- Task to complete:
Starting at the line containing "pose: elev=254.6 azim=200.2" and ending after the line containing "Dot at: (256, 268)", reproduce those lines with "dist" replaced by "distance", leaving everything else unchanged.

- Extracted data:
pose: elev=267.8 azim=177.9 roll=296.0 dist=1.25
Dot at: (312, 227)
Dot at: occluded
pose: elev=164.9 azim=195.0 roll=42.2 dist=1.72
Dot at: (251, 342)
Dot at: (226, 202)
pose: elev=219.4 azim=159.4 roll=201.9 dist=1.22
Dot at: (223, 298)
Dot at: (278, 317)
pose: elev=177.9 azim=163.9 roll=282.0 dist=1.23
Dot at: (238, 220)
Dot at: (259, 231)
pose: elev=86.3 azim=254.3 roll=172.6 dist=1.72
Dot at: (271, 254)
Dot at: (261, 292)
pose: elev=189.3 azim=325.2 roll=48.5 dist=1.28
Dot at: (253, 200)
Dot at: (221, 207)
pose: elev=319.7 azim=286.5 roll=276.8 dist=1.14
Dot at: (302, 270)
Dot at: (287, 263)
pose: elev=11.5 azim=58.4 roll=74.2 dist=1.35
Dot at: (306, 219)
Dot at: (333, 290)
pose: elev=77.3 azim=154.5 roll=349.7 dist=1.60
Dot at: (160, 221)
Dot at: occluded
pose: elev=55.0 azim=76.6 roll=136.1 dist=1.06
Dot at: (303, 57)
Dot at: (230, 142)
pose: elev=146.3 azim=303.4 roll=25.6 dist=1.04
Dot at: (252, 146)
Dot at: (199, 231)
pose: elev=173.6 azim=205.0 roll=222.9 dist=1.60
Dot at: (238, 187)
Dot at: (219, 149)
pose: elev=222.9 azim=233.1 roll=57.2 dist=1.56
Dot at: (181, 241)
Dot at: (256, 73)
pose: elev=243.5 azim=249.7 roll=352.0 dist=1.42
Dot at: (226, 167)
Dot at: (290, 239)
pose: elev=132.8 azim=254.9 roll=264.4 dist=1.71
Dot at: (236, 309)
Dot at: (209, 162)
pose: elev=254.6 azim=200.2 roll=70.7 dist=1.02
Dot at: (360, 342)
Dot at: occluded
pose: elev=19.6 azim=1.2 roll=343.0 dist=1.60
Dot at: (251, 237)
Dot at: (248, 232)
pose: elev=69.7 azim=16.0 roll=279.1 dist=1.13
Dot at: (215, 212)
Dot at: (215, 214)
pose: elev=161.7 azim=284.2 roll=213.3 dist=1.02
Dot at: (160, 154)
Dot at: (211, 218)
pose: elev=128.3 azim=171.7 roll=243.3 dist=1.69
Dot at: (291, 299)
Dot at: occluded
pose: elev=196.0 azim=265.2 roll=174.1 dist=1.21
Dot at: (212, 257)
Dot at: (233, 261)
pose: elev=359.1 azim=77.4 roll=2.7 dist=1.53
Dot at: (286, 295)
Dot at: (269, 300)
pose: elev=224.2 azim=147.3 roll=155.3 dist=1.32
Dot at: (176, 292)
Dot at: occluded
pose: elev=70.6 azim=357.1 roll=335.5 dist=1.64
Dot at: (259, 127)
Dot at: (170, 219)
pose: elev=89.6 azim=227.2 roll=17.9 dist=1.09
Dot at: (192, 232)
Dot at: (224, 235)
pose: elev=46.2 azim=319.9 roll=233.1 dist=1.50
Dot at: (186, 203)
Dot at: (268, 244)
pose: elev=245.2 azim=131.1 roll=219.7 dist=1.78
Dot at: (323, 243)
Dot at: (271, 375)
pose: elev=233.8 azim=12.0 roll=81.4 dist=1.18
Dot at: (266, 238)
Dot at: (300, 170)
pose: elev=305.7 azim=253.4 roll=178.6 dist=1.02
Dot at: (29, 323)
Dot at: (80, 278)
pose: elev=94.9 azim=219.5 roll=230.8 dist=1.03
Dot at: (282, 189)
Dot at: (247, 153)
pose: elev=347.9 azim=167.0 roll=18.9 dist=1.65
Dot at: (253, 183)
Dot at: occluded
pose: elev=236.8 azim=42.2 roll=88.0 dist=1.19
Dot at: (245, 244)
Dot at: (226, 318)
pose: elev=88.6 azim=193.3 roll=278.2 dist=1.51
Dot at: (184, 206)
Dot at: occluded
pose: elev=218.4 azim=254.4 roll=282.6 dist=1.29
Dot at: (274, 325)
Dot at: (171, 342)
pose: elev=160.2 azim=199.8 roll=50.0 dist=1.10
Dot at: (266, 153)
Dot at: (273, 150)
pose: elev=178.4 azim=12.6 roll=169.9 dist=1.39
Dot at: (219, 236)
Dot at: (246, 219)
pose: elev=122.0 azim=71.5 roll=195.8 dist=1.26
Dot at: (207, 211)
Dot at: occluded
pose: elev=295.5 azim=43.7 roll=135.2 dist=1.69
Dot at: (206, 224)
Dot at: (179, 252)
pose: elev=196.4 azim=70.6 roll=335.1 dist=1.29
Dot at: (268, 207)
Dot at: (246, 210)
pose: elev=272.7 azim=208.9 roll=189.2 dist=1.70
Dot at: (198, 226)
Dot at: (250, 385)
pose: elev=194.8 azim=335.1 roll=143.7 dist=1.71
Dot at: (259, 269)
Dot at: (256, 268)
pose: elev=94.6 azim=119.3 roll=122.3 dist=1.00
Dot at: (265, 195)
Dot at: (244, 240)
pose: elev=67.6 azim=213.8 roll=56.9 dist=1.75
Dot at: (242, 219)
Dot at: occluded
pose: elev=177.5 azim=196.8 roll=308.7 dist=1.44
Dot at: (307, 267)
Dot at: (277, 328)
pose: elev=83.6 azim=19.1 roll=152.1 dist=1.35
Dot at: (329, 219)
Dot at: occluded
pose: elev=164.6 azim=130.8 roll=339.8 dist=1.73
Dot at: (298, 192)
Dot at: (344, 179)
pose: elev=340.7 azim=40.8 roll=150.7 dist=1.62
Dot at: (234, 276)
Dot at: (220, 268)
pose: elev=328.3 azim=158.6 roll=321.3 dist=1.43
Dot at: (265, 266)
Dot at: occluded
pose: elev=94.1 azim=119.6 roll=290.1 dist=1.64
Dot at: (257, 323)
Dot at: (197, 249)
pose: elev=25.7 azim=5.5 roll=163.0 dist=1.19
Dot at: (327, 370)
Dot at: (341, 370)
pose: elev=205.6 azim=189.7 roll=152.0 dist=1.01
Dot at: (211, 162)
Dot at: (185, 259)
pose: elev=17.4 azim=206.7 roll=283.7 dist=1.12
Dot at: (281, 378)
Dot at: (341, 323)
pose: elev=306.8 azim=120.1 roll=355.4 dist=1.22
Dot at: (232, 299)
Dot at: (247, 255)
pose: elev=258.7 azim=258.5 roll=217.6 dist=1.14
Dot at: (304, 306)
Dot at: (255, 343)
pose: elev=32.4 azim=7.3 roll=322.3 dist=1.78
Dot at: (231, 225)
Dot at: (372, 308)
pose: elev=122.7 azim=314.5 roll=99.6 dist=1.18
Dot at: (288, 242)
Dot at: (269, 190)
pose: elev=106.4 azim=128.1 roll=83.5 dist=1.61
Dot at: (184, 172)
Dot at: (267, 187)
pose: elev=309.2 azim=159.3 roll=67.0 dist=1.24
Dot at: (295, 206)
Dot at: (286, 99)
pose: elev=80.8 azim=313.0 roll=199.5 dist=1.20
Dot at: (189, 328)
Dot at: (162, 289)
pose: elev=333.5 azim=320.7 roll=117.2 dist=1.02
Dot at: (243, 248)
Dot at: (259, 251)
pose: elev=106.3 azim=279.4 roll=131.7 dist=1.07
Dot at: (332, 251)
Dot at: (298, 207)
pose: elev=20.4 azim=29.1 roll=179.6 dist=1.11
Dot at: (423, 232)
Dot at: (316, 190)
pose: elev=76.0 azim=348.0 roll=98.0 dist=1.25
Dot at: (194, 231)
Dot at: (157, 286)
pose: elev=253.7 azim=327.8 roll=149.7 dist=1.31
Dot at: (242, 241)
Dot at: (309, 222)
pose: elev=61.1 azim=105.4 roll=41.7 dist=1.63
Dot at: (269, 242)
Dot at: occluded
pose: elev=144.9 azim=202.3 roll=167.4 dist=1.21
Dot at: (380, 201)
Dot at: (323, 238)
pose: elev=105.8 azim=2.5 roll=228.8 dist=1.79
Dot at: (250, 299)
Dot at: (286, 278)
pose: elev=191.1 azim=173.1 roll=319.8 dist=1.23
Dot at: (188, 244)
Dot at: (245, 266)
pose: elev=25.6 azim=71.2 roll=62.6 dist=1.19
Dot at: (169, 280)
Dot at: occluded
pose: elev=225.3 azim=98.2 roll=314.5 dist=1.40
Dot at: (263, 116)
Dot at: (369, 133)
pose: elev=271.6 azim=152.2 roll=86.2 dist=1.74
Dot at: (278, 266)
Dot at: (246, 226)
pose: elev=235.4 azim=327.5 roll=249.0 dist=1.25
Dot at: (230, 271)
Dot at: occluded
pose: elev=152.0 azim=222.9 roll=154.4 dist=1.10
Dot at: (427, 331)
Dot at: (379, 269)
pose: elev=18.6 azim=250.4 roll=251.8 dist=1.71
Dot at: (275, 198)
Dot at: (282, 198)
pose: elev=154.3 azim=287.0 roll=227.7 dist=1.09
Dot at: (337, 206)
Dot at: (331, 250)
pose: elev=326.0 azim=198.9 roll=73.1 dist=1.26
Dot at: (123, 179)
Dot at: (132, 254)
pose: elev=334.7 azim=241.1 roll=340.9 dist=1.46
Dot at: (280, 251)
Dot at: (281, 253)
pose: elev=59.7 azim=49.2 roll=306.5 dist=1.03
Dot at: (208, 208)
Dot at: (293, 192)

- Solution for this task:
pose: elev=254.6 azim=200.2 roll=70.7 distance=1.02
Dot at: (360, 342)
Dot at: occluded
pose: elev=19.6 azim=1.2 roll=343.0 distance=1.60
Dot at: (251, 237)
Dot at: (248, 232)
pose: elev=69.7 azim=16.0 roll=279.1 distance=1.13
Dot at: (215, 212)
Dot at: (215, 214)
pose: elev=161.7 azim=284.2 roll=213.3 distance=1.02
Dot at: (160, 154)
Dot at: (211, 218)
pose: elev=128.3 azim=171.7 roll=243.3 distance=1.69
Dot at: (291, 299)
Dot at: occluded
pose: elev=196.0 azim=265.2 roll=174.1 distance=1.21
Dot at: (212, 257)
Dot at: (233, 261)
pose: elev=359.1 azim=77.4 roll=2.7 distance=1.53
Dot at: (286, 295)
Dot at: (269, 300)
pose: elev=224.2 azim=147.3 roll=155.3 distance=1.32
Dot at: (176, 292)
Dot at: occluded
pose: elev=70.6 azim=357.1 roll=335.5 distance=1.64
Dot at: (259, 127)
Dot at: (170, 219)
pose: elev=89.6 azim=227.2 roll=17.9 distance=1.09
Dot at: (192, 232)
Dot at: (224, 235)
pose: elev=46.2 azim=319.9 roll=233.1 distance=1.50
Dot at: (186, 203)
Dot at: (268, 244)
pose: elev=245.2 azim=131.1 roll=219.7 distance=1.78
Dot at: (323, 243)
Dot at: (271, 375)
pose: elev=233.8 azim=12.0 roll=81.4 distance=1.18
Dot at: (266, 238)
Dot at: (300, 170)
pose: elev=305.7 azim=253.4 roll=178.6 distance=1.02
Dot at: (29, 323)
Dot at: (80, 278)
pose: elev=94.9 azim=219.5 roll=230.8 distance=1.03
Dot at: (282, 189)
Dot at: (247, 153)
pose: elev=347.9 azim=167.0 roll=18.9 distance=1.65
Dot at: (253, 183)
Dot at: occluded
pose: elev=236.8 azim=42.2 roll=88.0 distance=1.19
Dot at: (245, 244)
Dot at: (226, 318)
pose: elev=88.6 azim=193.3 roll=278.2 distance=1.51
Dot at: (184, 206)
Dot at: occluded
pose: elev=218.4 azim=254.4 roll=282.6 distance=1.29
Dot at: (274, 325)
Dot at: (171, 342)
pose: elev=160.2 azim=199.8 roll=50.0 distance=1.10
Dot at: (266, 153)
Dot at: (273, 150)
pose: elev=178.4 azim=12.6 roll=169.9 distance=1.39
Dot at: (219, 236)
Dot at: (246, 219)
pose: elev=122.0 azim=71.5 roll=195.8 distance=1.26
Dot at: (207, 211)
Dot at: occluded
pose: elev=295.5 azim=43.7 roll=135.2 distance=1.69
Dot at: (206, 224)
Dot at: (179, 252)
pose: elev=196.4 azim=70.6 roll=335.1 distance=1.29
Dot at: (268, 207)
Dot at: (246, 210)
pose: elev=272.7 azim=208.9 roll=189.2 distance=1.70
Dot at: (198, 226)
Dot at: (250, 385)
pose: elev=194.8 azim=335.1 roll=143.7 distance=1.71
Dot at: (259, 269)
Dot at: (256, 268)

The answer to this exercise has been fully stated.